Ponto prévio: sim, nas democracias, o povo é soberano. E uma boa parte do povo anda com medo do futuro (e dos “outros”) um pouco por todo o lado.
No quartel-general do partido SPD em Potsdam, Alemanha, ontem ao final do dia respirou-se de alívio. Muitas sondagens davam como possível uma vitória do AfD, de extrema-direita, no estado de Brandenburgo mas isso não veio a confirmar-se. Mesmo em termos simbólicos esse teria sido um momento muito marcante não só para a Alemanha mas para toda a União Europeia.
Foi em Potsdam que, entre 17 de julho e 2 de agosto de 1945, se definiu a ordem mundial pós-guerra. Estaline, Harry Truman e Churchill (substituído a meio pelo trabalhista Clement Attlee, que entretanto venceu as eleições em Inglaterra) encontraram-se ali para, na Conferência de Potsdam, construírem sobre as ruínas do imperialismo nazi. Brandenburgo é o estado que rodeia a capital da Alemanha, Berlim, fez parte da RDA e desde a reunificação, em 1990, foi sempre governado pelos sociais-democratas do SPD. Nas eleições deste domingo a vitória foi tangencial: o partido do chanceler Olaf Scholz teve 30,9% dos votos e o AfD 29,2%. Ambos aumentaram em relação às eleições de 2019 e cantaram vitória (os líderes do partido de extrema-direita falaram de um “enorme sucesso”). As eleições foram muito participadas (há cinco anos votaram 61% dos eleitores e agora 73%) e o voto útil parece ter tido um papel muito importante nos resultados finais. Segundo a agência Reuters, cerca de três quartos dos que votaram no SPD não o fizeram com grande convicção mas sim com o objetivo de afastar a AfD do primeiro lugar.

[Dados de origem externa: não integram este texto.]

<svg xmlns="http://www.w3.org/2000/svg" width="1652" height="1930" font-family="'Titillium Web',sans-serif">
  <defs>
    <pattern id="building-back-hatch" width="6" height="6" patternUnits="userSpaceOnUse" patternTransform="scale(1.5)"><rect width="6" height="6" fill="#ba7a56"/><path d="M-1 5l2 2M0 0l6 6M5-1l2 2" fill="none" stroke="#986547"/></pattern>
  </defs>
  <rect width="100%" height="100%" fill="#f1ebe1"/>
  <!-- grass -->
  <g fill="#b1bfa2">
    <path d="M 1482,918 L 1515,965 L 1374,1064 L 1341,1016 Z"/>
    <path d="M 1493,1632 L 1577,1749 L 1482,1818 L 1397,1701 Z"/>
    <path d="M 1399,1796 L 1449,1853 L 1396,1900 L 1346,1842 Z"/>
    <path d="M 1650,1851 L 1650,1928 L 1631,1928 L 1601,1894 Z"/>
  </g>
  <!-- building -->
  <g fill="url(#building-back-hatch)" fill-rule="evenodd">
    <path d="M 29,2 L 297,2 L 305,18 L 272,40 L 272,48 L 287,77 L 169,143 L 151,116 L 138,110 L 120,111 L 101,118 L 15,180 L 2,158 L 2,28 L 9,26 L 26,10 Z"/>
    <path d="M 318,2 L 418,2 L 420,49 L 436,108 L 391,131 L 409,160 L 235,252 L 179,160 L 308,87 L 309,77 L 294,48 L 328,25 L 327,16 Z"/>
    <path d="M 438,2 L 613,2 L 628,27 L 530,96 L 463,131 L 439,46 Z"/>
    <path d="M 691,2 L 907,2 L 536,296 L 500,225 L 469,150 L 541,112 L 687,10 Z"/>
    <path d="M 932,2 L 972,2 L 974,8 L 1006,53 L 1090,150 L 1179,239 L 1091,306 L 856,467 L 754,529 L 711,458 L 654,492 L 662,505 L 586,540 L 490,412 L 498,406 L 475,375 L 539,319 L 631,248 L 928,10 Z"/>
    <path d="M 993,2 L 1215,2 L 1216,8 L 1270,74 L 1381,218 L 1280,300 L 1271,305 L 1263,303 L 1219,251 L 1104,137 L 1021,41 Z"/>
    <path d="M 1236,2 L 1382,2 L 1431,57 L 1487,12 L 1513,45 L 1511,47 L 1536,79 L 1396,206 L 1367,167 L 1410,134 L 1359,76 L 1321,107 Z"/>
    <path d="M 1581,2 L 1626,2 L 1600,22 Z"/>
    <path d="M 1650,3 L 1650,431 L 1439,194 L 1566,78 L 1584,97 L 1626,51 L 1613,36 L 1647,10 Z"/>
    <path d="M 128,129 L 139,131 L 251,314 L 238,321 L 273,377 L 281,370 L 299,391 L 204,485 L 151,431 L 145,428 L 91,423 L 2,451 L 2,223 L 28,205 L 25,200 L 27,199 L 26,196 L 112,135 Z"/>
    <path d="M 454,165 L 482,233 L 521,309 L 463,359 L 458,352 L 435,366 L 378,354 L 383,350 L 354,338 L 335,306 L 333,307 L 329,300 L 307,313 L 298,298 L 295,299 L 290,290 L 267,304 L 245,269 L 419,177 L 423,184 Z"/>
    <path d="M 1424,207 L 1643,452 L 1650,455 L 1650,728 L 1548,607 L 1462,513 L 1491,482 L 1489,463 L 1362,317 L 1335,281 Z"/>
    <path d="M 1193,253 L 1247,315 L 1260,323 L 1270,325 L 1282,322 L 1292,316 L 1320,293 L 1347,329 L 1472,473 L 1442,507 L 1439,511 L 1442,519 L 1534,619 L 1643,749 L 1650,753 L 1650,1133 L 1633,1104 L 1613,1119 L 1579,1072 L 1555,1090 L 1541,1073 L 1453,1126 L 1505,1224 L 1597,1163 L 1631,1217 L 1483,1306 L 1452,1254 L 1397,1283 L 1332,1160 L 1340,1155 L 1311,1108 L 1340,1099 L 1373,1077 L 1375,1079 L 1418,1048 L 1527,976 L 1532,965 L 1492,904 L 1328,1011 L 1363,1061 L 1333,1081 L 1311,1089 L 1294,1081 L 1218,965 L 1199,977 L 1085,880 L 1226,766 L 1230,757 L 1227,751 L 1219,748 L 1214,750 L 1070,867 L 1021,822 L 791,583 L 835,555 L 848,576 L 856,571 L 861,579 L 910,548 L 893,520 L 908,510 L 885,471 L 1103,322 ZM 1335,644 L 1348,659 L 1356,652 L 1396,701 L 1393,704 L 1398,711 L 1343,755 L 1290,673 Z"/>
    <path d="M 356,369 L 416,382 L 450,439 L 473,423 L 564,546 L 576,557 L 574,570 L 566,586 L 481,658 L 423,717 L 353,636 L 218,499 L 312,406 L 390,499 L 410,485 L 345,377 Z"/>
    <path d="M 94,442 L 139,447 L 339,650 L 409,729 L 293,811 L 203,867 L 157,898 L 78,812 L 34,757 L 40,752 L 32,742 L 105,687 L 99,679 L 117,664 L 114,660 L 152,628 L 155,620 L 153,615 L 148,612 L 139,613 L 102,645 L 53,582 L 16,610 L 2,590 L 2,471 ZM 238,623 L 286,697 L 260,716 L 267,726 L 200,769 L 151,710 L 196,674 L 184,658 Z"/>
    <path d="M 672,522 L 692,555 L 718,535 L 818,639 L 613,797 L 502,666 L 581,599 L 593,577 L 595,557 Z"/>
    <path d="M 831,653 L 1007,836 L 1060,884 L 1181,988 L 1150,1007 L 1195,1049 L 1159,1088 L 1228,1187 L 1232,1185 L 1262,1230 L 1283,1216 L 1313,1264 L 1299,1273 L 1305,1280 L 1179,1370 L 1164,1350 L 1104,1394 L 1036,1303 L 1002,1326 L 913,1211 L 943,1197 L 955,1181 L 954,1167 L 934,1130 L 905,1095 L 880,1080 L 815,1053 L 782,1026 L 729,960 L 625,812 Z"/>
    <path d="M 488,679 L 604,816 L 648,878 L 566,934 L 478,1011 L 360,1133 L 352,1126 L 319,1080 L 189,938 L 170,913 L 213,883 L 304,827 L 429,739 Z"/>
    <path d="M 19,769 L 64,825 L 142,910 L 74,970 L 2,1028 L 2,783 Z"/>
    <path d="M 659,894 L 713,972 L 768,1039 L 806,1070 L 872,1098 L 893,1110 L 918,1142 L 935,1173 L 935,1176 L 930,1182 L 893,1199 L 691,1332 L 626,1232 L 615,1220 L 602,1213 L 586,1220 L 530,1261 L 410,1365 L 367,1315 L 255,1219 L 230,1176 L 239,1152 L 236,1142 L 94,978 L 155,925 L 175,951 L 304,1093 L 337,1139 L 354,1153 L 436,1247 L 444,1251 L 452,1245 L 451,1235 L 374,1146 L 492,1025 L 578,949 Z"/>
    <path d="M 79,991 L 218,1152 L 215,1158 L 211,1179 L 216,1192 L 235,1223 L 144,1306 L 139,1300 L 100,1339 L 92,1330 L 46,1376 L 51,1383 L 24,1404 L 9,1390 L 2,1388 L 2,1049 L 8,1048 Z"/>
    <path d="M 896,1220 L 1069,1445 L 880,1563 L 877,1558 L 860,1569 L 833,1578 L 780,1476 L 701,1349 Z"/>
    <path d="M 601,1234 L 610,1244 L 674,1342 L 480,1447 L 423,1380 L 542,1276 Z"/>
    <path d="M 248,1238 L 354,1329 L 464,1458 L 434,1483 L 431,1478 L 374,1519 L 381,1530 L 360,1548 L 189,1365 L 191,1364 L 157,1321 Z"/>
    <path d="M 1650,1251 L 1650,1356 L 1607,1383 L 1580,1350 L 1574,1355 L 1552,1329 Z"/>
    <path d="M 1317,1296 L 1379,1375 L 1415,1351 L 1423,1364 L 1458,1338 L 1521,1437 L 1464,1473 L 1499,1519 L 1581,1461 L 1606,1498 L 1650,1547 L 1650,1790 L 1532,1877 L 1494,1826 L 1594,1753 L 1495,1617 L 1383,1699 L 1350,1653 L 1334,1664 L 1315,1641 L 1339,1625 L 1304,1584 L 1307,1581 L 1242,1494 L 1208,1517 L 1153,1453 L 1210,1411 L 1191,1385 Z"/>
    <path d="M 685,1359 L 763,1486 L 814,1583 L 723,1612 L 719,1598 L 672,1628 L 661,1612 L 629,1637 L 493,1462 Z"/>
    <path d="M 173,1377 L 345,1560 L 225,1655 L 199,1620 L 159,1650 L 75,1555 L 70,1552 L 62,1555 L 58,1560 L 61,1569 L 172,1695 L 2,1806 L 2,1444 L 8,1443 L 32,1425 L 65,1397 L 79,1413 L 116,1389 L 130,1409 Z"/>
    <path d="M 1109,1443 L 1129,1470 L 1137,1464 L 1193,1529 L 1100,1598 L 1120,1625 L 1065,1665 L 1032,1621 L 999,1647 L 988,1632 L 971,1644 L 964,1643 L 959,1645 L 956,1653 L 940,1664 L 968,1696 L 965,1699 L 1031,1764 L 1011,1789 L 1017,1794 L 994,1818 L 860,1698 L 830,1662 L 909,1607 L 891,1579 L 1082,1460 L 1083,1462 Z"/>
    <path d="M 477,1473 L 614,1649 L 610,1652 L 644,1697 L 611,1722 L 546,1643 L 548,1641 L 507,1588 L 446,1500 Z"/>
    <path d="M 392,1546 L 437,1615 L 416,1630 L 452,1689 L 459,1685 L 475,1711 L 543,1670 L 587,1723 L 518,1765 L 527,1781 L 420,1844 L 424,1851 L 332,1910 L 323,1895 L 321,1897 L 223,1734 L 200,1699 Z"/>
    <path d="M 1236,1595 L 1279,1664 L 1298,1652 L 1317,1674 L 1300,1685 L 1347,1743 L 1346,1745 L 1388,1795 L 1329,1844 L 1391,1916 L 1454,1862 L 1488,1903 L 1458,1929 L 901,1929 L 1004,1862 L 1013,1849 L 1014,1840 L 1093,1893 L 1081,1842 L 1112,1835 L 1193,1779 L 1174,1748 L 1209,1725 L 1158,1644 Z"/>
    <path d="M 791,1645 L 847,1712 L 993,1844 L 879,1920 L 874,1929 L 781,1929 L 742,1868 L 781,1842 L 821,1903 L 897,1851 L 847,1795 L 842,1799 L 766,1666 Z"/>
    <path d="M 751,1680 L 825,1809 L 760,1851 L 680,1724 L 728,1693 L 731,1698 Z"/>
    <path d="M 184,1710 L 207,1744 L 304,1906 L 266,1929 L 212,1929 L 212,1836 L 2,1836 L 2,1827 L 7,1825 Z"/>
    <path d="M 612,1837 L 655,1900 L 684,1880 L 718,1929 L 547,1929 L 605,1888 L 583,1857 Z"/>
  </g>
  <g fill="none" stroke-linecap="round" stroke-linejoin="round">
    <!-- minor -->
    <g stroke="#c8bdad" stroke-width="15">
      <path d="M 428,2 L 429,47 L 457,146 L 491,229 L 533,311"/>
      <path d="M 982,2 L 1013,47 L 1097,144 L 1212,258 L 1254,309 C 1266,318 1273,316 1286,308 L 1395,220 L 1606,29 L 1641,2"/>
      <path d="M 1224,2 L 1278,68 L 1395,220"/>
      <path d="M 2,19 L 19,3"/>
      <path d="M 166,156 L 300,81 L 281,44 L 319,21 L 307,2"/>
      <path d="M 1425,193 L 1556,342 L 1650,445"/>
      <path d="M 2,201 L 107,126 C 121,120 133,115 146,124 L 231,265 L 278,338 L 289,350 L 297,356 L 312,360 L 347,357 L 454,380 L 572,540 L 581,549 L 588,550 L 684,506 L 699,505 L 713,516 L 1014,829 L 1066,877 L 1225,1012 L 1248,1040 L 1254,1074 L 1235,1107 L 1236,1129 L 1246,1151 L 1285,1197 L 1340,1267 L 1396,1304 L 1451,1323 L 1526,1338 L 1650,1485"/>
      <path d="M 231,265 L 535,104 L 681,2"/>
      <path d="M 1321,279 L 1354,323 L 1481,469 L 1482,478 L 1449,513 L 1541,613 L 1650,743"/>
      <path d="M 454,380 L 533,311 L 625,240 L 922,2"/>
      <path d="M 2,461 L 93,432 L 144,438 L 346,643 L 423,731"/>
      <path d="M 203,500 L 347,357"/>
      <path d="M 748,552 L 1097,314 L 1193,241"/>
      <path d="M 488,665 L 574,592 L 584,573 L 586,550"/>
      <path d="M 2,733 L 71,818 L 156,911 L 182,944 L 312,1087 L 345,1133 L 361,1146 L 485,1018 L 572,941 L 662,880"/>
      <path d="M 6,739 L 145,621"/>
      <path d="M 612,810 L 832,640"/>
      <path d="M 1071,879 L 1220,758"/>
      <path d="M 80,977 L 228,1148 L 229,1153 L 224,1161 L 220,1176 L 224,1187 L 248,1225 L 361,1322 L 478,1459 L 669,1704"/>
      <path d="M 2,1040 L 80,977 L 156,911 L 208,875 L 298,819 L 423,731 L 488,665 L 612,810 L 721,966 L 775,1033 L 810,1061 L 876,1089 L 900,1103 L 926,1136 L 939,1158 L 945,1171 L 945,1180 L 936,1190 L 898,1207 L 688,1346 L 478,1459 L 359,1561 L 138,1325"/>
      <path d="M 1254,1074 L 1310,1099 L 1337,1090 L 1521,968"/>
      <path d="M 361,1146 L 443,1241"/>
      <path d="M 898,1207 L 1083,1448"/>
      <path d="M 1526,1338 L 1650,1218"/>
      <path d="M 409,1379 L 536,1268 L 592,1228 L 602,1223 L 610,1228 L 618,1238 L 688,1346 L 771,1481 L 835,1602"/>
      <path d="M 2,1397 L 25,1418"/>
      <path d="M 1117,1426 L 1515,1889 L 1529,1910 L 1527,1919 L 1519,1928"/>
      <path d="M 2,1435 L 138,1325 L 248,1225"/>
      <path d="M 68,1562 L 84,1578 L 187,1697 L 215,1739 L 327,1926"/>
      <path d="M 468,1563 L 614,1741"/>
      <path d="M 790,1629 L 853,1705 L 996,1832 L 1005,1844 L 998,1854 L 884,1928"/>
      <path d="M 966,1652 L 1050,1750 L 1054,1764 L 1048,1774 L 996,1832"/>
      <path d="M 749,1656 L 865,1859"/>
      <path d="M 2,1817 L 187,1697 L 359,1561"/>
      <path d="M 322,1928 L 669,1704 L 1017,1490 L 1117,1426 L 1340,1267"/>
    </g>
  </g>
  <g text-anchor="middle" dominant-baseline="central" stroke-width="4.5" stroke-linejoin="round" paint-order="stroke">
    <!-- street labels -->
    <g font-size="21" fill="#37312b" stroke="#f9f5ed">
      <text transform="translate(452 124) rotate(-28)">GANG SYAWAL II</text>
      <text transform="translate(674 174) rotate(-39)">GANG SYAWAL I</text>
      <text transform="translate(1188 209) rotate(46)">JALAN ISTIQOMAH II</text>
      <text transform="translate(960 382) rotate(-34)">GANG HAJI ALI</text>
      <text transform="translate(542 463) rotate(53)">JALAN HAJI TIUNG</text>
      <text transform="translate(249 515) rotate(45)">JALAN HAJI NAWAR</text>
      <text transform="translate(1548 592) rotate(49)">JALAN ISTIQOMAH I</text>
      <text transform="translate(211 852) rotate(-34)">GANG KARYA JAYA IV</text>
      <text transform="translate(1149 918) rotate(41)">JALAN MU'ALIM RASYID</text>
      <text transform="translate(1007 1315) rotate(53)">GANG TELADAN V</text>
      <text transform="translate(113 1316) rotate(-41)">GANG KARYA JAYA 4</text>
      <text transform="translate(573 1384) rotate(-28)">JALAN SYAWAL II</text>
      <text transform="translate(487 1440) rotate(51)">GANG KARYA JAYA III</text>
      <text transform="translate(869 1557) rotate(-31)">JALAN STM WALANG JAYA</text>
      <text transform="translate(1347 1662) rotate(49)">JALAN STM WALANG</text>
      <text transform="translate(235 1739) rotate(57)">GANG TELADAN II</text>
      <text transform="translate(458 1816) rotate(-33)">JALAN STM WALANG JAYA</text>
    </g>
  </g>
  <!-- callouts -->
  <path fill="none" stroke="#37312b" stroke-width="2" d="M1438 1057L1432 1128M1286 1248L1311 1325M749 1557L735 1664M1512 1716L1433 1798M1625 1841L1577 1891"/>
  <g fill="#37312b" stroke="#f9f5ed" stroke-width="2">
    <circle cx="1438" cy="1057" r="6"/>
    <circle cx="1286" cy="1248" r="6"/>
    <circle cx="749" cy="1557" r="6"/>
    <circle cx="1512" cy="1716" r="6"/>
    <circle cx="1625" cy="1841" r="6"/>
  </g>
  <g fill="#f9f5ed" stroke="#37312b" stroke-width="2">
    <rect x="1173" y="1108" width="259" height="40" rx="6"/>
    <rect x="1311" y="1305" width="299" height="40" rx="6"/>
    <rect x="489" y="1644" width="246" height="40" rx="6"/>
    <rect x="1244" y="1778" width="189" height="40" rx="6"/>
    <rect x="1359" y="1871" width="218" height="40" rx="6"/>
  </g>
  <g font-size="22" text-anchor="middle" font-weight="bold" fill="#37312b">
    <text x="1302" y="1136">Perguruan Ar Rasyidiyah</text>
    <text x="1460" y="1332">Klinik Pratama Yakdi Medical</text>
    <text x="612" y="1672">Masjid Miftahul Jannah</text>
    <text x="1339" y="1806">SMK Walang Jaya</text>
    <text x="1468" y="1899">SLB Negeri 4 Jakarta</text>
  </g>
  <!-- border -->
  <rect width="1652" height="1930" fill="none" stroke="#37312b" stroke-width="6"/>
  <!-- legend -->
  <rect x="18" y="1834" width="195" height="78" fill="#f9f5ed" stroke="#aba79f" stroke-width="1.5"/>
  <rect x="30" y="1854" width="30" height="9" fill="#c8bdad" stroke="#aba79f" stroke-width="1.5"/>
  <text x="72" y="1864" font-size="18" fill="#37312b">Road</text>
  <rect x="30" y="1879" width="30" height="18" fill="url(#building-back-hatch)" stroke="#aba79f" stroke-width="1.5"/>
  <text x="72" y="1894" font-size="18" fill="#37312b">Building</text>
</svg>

Recorde-se que no início deste mês, a AfD venceu mesmo as eleições estaduais na Turíngia e ficou em segundo na Saxónia. As próximas eleições gerais no país mais populoso e com a economia mais forte da União Europeia estão marcadas para o final de setembro de 2025.
Um pouco por todo o mundo democrático há um tema que tem um grande impacto nos resultados eleitorais e na subida dos partidos populistas conservadores e de extrema-direita: a imigração. Esse é, aliás, um dos assuntos sempre presentes na renhida campanha eleitoral que opõe, nos EUA, Kamala Harris e Donald Trump (que aposta forte na retórica anti-imigração).
Para não cairmos num mundo de nacionalismos fechados, hostis e egoístas – num momento em que na ONU se fala de “multilateralismo” e de uma “Pacto para o Futuro” – a integração social e económica dos imigrantes é um dos grandes desafios do nosso tempo. Também em Portugal, onde, como nunca antes, se levantam vozes contra a “imigração excessiva” (esse é mesmo o mote de uma “manifestação contra a imigração descontrolada e a insegurança nas ruas” convocada pelo Chega para o próximo sábado, 28, em Lisboa).
No recentemente divulgado Relatório de Migrações e Asilo 2023 (feito pela AIMA, Agência para a Integração, Migrações e Asilo) dava-se conta de que têm autorização de residência em Portugal 1 044 606 cidadãos estrangeiros (um aumento de 33,6% em comparação com 2022). E um estudo recente da Faculdade de Economia da Universidade do Porto afirmava que é preciso que esse número aumente ainda mais nos próximos anos para garantir o crescimento da economia nacional, contrariando a ideia de que os imigrantes “empurram os nacionais para fora do mercado de trabalho” e sublinhando que “uma economia mais dinâmica e um maior nível de vida pressupõem que Portugal se organize para acolher um fluxo ainda maior de imigrantes no futuro de forma controlada.” O grande desafio é mesmo dar condições dignas de vida aos que chegam a Portugal para trabalhar (e aí, a habitação é um dos grandes problemas). Sem medos injustificados e com esperança no futuro de todos.